We both understood the comment very differently. The "inject false signal" is for curved classes. When you have a curve, your grade depends on how well your peers do. If they are cheating and you are not, you are unfairly at risk for a lower grade. In an uncurved class, your grade is independent of whether your peers cheated or not.

> The person you responded to accounts for uncurved classes in their argument, that cheaters in uncurved classes "inject false signal into the difficulty feedback loop". The person you responded to accounts for uncurved classes in their argument, that cheaters in uncurved classes "inject false signal into the difficulty feedback loop".

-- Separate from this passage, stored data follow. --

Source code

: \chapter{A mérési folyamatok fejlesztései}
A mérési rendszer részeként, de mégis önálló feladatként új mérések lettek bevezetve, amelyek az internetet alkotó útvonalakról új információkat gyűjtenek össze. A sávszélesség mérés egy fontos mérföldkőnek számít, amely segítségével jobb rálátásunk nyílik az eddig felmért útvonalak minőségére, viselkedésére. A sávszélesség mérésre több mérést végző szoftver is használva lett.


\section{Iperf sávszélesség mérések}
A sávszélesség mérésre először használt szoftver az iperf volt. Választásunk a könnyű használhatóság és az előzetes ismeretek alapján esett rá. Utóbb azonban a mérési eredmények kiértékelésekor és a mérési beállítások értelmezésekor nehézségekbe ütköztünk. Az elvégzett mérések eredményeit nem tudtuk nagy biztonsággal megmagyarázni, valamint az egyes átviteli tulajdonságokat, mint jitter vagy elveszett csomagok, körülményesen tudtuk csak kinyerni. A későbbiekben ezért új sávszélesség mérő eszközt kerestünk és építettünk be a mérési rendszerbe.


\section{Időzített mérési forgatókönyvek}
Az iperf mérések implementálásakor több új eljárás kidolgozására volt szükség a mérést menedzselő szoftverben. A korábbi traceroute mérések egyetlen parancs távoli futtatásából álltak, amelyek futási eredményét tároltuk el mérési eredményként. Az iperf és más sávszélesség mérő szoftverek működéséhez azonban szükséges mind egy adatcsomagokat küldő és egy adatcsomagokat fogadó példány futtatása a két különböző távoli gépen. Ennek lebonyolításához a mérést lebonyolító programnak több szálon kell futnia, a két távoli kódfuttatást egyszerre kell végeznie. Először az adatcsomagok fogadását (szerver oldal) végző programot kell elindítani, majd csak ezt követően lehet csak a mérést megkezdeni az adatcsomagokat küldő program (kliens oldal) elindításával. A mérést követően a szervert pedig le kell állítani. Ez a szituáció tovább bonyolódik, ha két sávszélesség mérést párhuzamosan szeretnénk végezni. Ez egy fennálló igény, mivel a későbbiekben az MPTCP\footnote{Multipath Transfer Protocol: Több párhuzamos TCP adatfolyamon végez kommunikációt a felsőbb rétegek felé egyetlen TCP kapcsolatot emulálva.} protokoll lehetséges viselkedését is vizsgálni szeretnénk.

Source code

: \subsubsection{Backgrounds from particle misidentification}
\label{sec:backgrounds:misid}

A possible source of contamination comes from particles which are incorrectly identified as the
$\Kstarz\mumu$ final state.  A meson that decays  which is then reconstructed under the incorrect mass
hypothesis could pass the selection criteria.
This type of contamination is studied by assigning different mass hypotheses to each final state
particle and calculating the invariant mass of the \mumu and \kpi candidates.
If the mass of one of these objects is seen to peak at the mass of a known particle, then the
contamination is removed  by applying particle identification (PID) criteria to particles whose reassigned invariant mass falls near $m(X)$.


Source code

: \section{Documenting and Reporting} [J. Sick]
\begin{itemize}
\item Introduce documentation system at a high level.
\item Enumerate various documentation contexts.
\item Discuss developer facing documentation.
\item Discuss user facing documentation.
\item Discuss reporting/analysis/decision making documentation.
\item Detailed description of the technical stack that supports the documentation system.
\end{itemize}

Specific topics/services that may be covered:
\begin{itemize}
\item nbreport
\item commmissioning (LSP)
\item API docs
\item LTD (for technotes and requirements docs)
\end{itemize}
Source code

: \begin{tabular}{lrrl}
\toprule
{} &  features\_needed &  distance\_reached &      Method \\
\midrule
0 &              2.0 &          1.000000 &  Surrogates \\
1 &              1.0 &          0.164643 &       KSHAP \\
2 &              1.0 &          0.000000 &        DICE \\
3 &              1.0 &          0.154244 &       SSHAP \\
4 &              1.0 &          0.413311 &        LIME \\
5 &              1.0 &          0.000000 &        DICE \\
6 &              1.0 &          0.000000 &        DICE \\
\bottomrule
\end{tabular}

Ah, I see the confusion. For me, this is just "curving by proxy". By uncurved, I meant: The professor decides what students should learn and be able to do with the material, and designs the exam accordingly. If almost everyone gets an A, then it means almost everyone learned the material adequately. Most of my professors did not modify the difficulty of the course/exams/HW based on how well the students did.

The exceptions were when the whole class did poorly and no one would have gotten better than a C - then they adjusted to ensure some people got at least a B - but usually not based on a distribution. I have taken at least two courses where no one was granted an A, because the professor felt he had made fair exams, and no one met the bar he deemed to be an A.


>The exceptions were when the whole class did poorly and no one would have gotten better than a C - then they adjusted to ensure some people got at least a B - but usually not based on a distribution.

See, that illustrates the problem. If cheating pushes grades up, then the difficulty won't be adjusted, even if no-one would actually have gotten high grades if it wasn't for cheating. The professor might think the test was fine because at least some people got Bs, but what if all those people cheated?